Of all the potential harms from Trump's announcement, let's not lose sight of the primary one - to autistic people. [View all]
Autism is part of the normal range of human variation and experience. Some people are very tall, some people are born to be very fat, some people have blue eyes, some people have hyper-sensitive hearing and touch, some people notice the forest first and some people notice the trees, some people have a strong social drive and some people don't.
Autism is genetic and has always been with us. Autistic people's contributions to human progress have been phenomenal - the first astronomers, botanists and food scientists, surgeons, architects, artists, poets, priests who introduced calendars and other cultural rituals, engineers, computer scientists, all benefited from individuals with strong attention to detail, pattern recognition, prodigious memories, and the ability to think differently.

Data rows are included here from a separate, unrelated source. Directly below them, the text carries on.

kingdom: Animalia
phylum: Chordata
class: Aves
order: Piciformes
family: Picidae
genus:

By focusing on the cure to or prevention of autism we are telling the 1 in 40 humans born autistic that the way they were born is wrong, a disease, something to be done away with, a freak accident.
And that sets back our understanding of autism and the rights of autistic people more than 40 years.
I'm proud to be autistic. I don't need to be cured. I'm autistic because my father was and many of my other extended relatives, not because my mother took Tylenol a few times. Being autistic is an inextricable part of who I am and is a large part of what has enabled my success in life. If there was a pill I could take tomorrow that would make me not autistic you couldn't pay me to take it.
We should be celebrating the extraordinary gifts that come with autism and recognising that many of the challenges come not because there is something wrong with the autistic person but because our society has not been set up to address that level of human variation well. We need understanding and accommodation, not a "cure" or "prevention".